Лена тоже это почувствовала. Она отстранилась от меня, и я согнулся, пытаясь отдышаться.
- Ты в порядке?
Я глубоко вздохнул и выпрямился:
- Да, в порядке. Для смертного.
Она широко улыбнулась и взяла меня за руку. Я заметил на ее запястье нарисованные Шарпи витиеватые рисунки. Черные завитушки и спирали, обвивавшие ее запястье, поднимавшиеся вверх и спускавшиеся на обратную сторону ладони. Рисунок был похож на татуировку из хны на руках гадалки, сидевшей в палатке, откуда чадило ладаном аж до другого конца ярмарочных рядов.
— Что это такое? — я повернул ее запястье, и она выдернула руку. Вспомнив Ридли и ее татуировку, я понадеялся, что это всего лишь маркер.
- Надо бы тебе купить что-нибудь попить, — она повела меня вокруг кассы, и я послушно шел за ней. Я не мог злиться и дальше, не тогда, когда стена между нами, наконец, начала опускаться. Именно это я почувствовал во время поцелуя. Он был полной противоположностью того поцелуя на озере, лишившего меня кислорода по многим причинам. Возможно, я никогда не узнаю, что значит тот поцелуй. Но этот поцелуй я знал, и я знал, что он был единственным, что у меня осталось — шансом.
Который длился ровно две секунды.
Потому что тут же я увидел Лив, несущую две сахарные ваты в одной руке и машущую мне свободной рукой, и я понял, что стена между нами вновь встает на свое место, хотя может это было и к лучшему.
— Итан, пошли. Я купила тебе сахарную вату. Мы пропустим нашу очередь на Колесо!
Лена отбросила мою руку. Я знал, как это выглядит для нее — высокая блондинка с длинными ногами, двумя сахарными ватами и ожидающей улыбкой. Я попал еще до того, как Лив произнесла «мы».
Еще одна молния прочертила небо.
Лив протянула мне вату и улыбнулась Лене, протягивая ей руку.
Лена посмотрела на меня.
- Лена, да? Привет, я Лив.
— Привет,
Если Лив и заметила неприязнь, то вида не подала и опустила руку.
— Наконец-то! Я не раз говорила Итану, что надо нас как следует познакомить, раз уж мы с ним приклеены друг к другу на все лето.
Лена не смотрела на меня, а Лив не сводила глаз с нее.

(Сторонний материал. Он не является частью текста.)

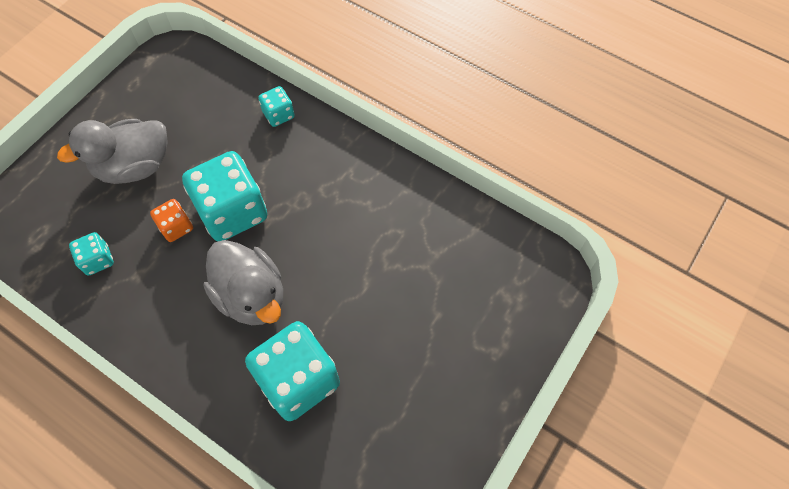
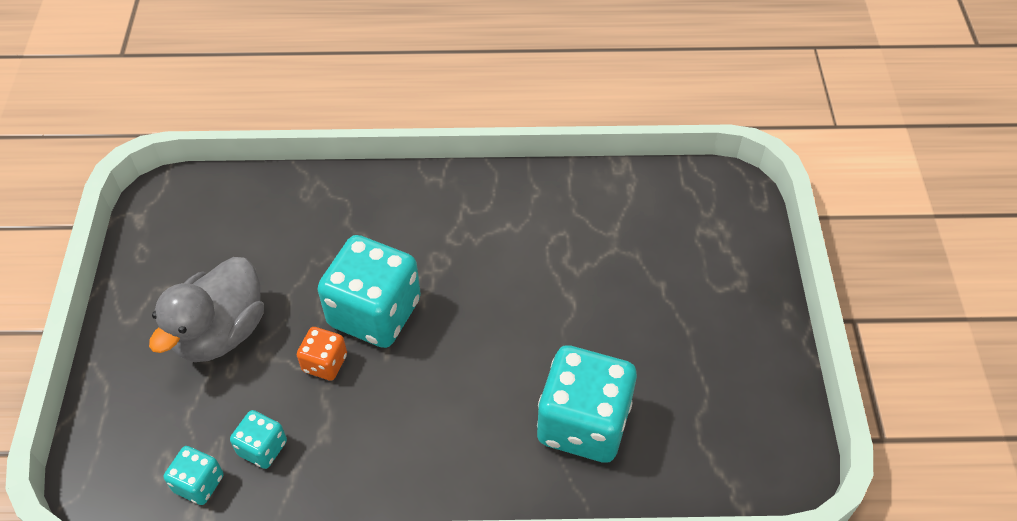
camera: 35 degrees left, 10 degrees down
grey duck [203,240,283,325] -> none
turquoise dice [258,86,295,127] -> turquoise dice moved to [164,446,224,505]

— Лив, это и правда не очень хорошая…, - но мне это уже было не остановить. Это было мучительно замедленное столкновение двух поездов.
— Не глупи, — перебила меня Лена, внимательно разглядывая Лив, как будто это она была Сивиллой в их семье и могла прочитать лицо Лив. — Очень рада знакомству.
Лив понадобилось две секунды, чтобы понять, что она чему-то помешала, но в то же время она пыталась заполнить тишину.
— Мы с Итаном постоянно о тебе говорим. Он говорит, ты играешь на виолончели.
Лена фыркнула.
В словах Лив не было никакого подтекста, но их самих уже было достаточно. Я знал, что они значат для Лены. Итан и смертная, девушка, которая была всем тем, чем Лене никогда не стать.
- Мне пора, — Лена развернулась до того, как я успел поймать ее за руку.